Even the figures are mostly grossly simplified networking diagrams and *screenshots* of the web interface. I mean, come on!
The second patent looks better, but the novel parts look to be in exactly how they tie information from different logged in users. It definitely seems *interesting*, but it sounds like it's interesting because their problem domain is unusual, not because the concept is amazingly novel independently of that.
Don't get me wrong, the flow chart comment aside, I think I qualify as a someone reasonably proficient in the field. Up until recently my job was primarily doing aeronatic and numerical processing code for the DoD and designing a library and application for easily integrating aeronautic flight models for the purposes of weapons effectiveness and defensive analysis in dogfights primarily for use at Top Gun and Fallon.
And these (well, mainly the first one) sound like nearly useless 50,000 views of a system filled mostly with information that you could garner just from *using* the system.

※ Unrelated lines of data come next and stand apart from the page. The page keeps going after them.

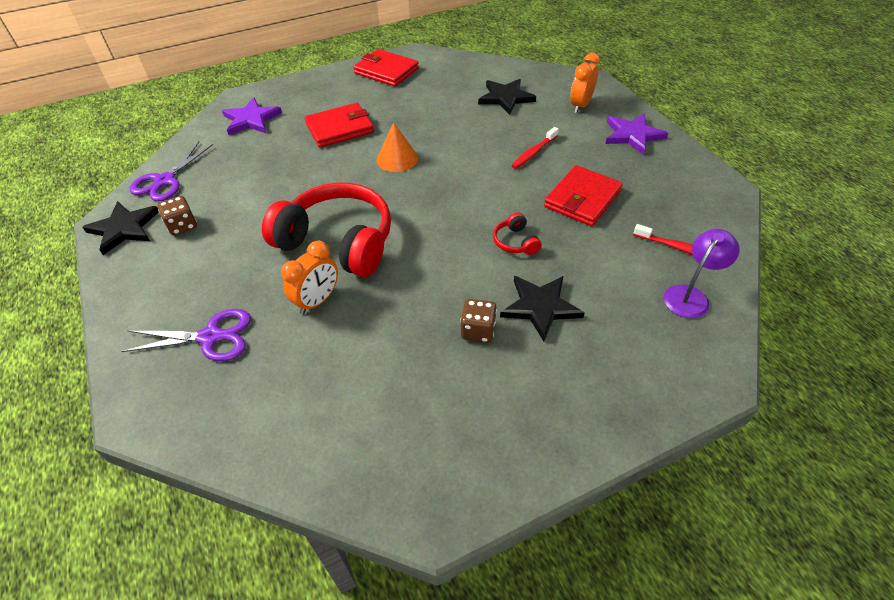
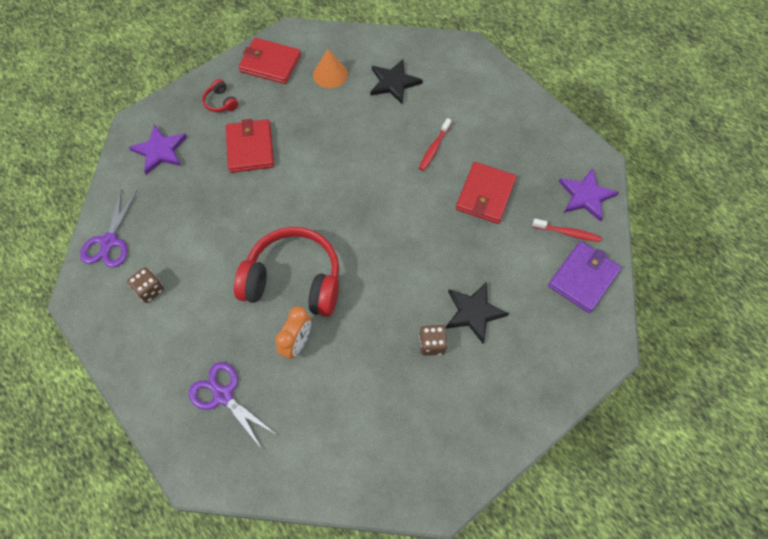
camera: 15 degrees left, 15 degrees up
black star [82,201,159,255] -> none
purple scissors [121,309,251,361] -> purple scissors turned 120 degrees counterclockwise [189,362,277,449]
red wallet [305,103,374,148] -> red wallet turned 60 degrees counterclockwise [226,119,274,173]
orange cone [377,122,418,172] -> orange cone moved to [313,49,348,88]
red headphones [493,213,541,255] -> red headphones moved to [202,79,238,112]
orange clock [570,53,600,113] -> none
purple star [605,114,668,155] -> purple star moved to [559,168,619,222]
purple lamp [664,229,740,318] -> purple wallet [548,241,622,313]

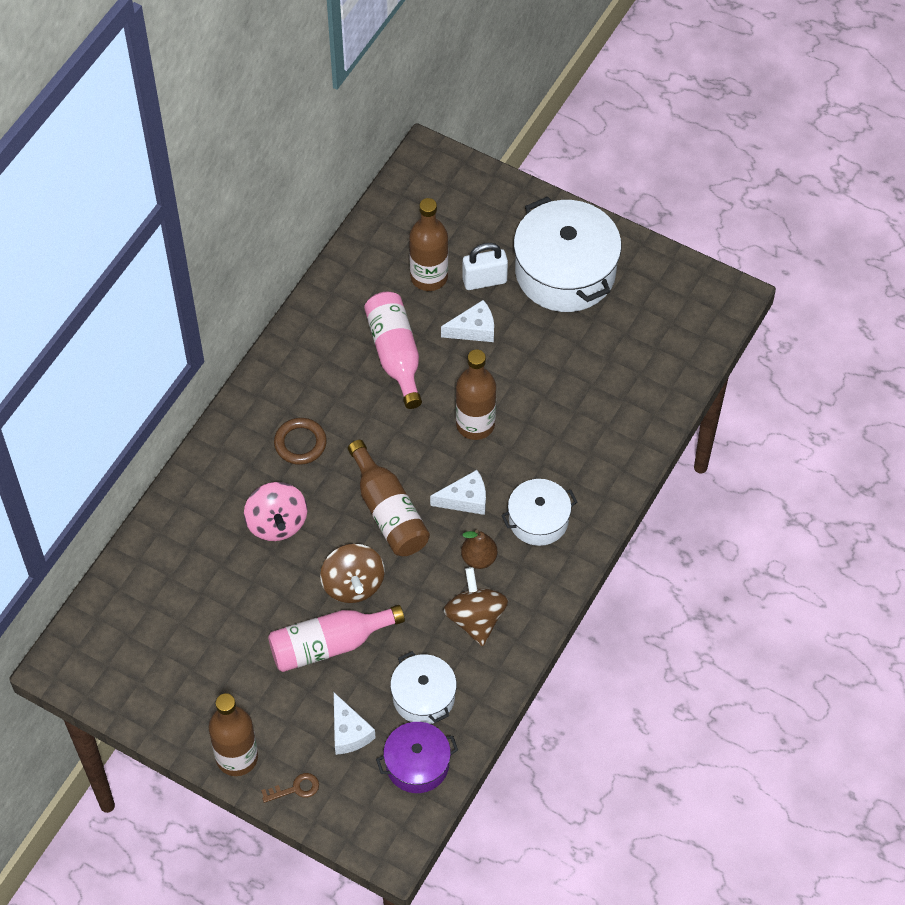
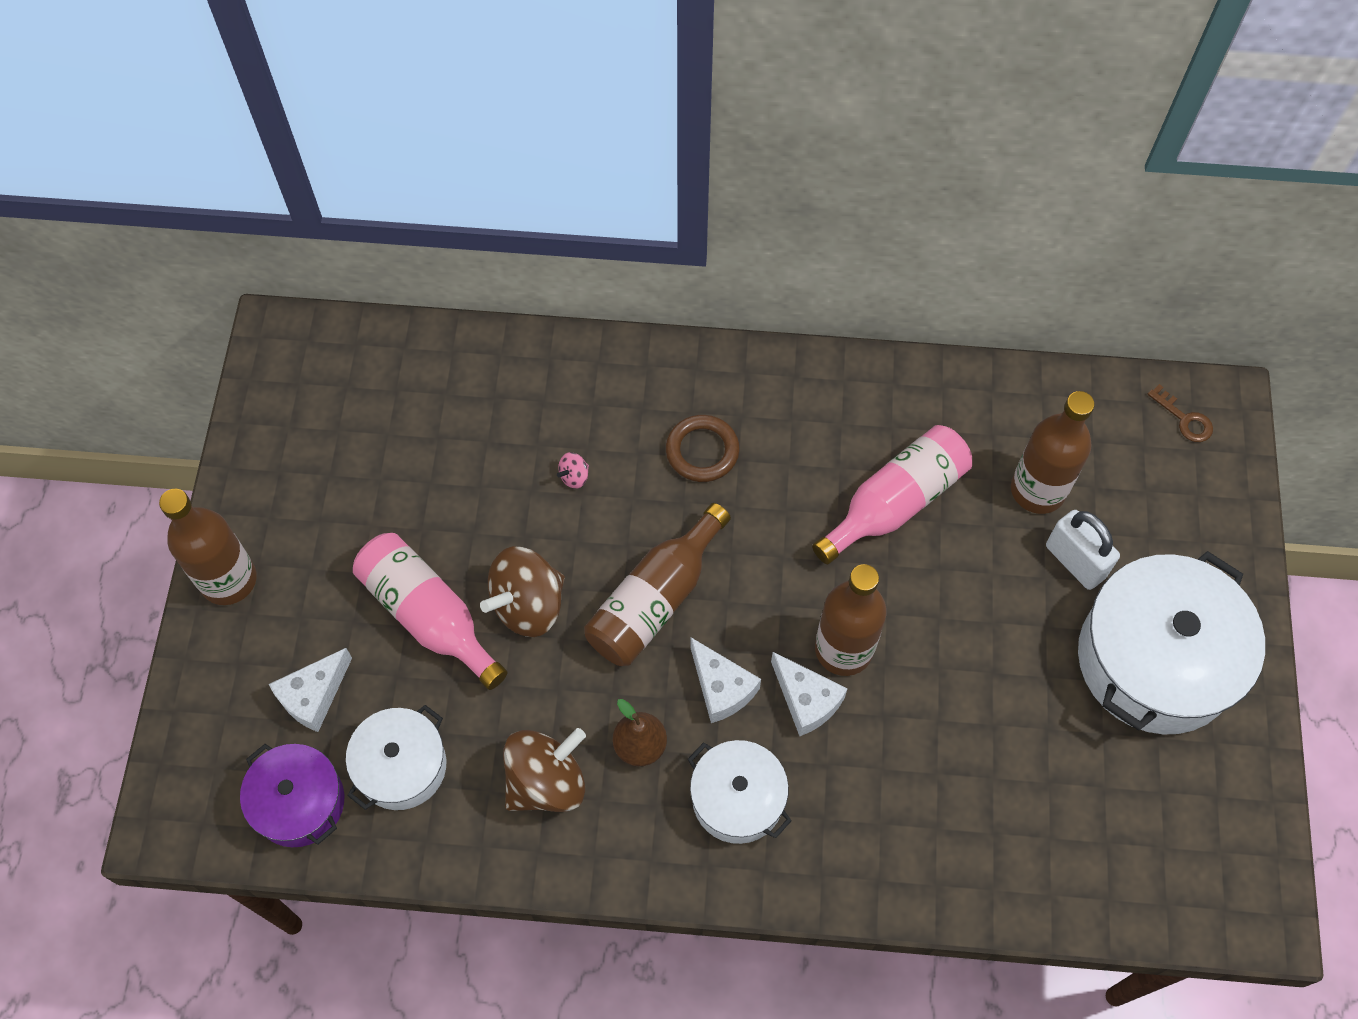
camera: 65 degrees right, 5 degrees up
pink spinning top [244,482,308,541] -> pink spinning top [557,452,589,489], size x0.42
brown key [261,773,319,803] -> brown key moved to [1147,384,1213,442]
white cheese [441,300,494,342] -> white cheese moved to [771,652,848,736]

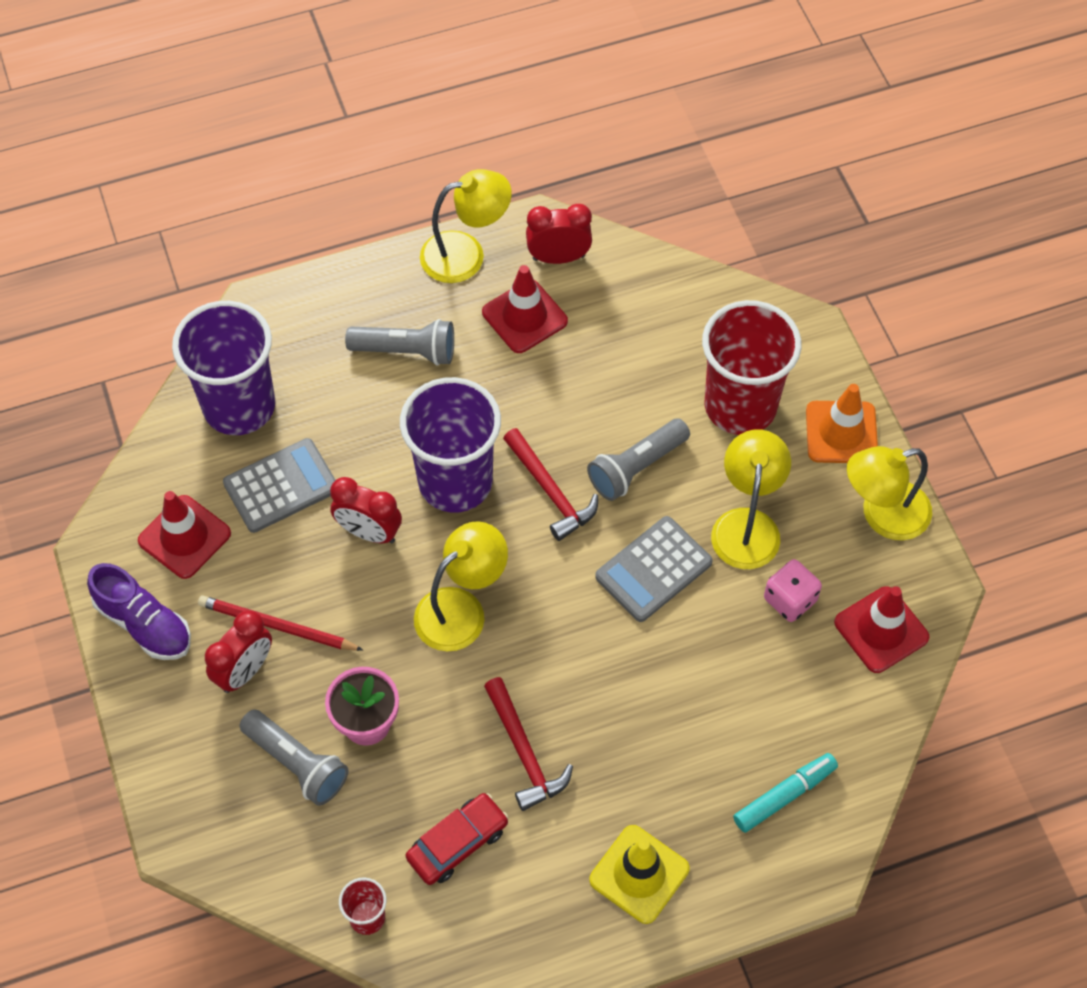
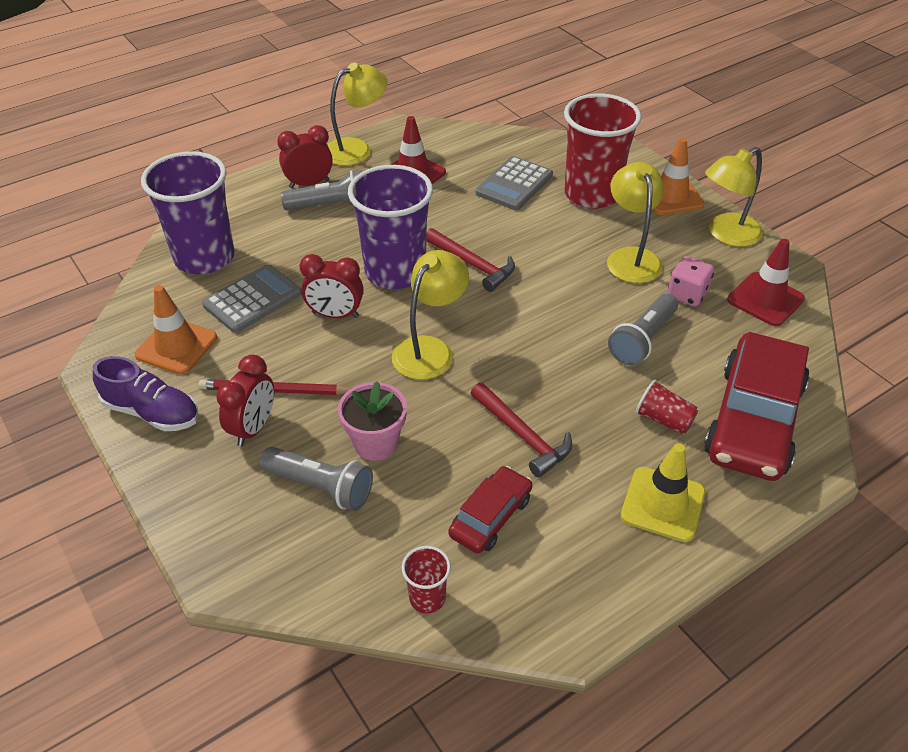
camera: 15 degrees left, 15 degrees down
red traffic cone [138,491,231,579] -> orange traffic cone [135,285,217,375]
red clock [526,204,592,264] -> red clock moved to [277,125,333,188]
grey flashlight [587,419,690,501] -> grey flashlight moved to [608,294,678,366]
grey calculator [595,516,713,622] -> grey calculator moved to [475,156,553,210]
turquoise marker [733,753,838,833] -> red car [704,332,810,481]
none -> red cup [635,380,698,434]

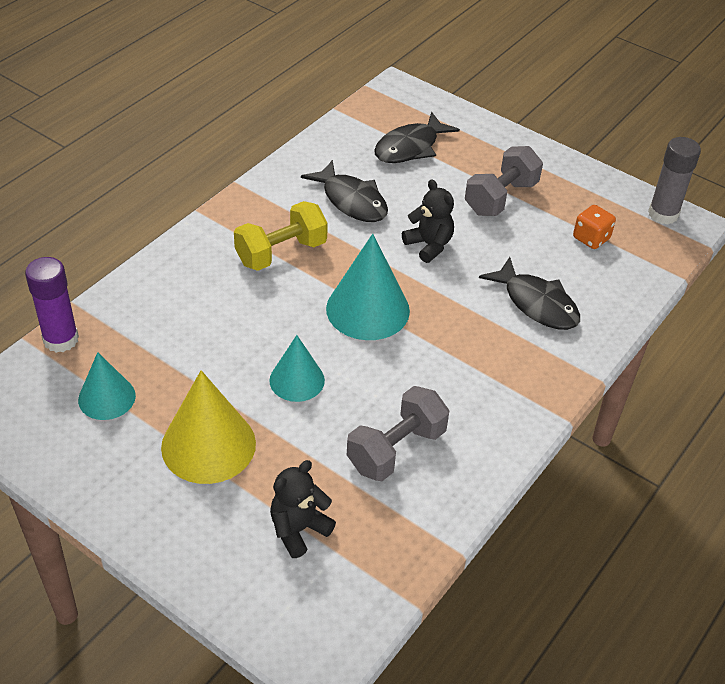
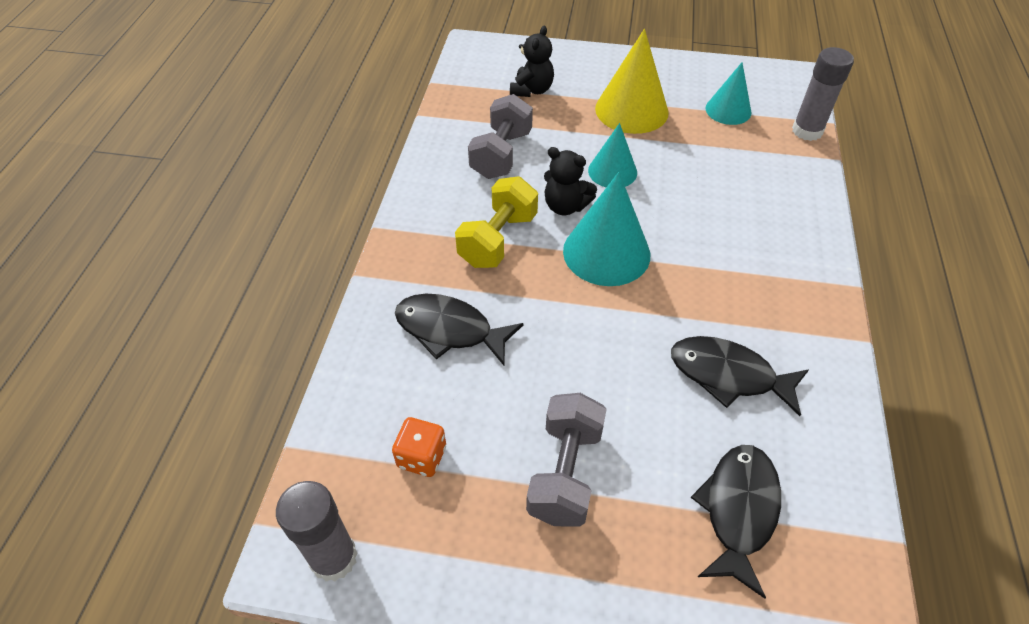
camera: 155 degrees right, 5 degrees up
purple glue stick [25,257,79,353] -> grey glue stick [792,47,854,141]
yellow dumbbell [234,201,328,271] -> yellow dumbbell moved to [455,176,538,268]
black teddy bear [402,179,454,263] -> black teddy bear moved to [544,147,597,215]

You know what seems like a straightforward patent? http://www.google.com/patents?vid=4405829 RSA is the most deserving software idea I can think of for being granted a patent... and it seemed to stall web commerce for a decade. It was absolutely a deserved patent... but the barrier to entry for software is just *so low*. It actually seems more valuable to keep the barriers to entry into software engineering low than what encouragement is gained even very deserving patents. Oh, and a very similar idea was invented 5 years earlier in Britain, but was kept secret due to national security concerns, but that's besides the point.
I'm not saying that you do it, but so many people I've heard of that work with patents view patents as something of a land grab. You know -- it doesn't matter if you thought of it too, I thought of it *first*. Rather than how they're intended, to help promote progress until the point that they no longer do, and then stop.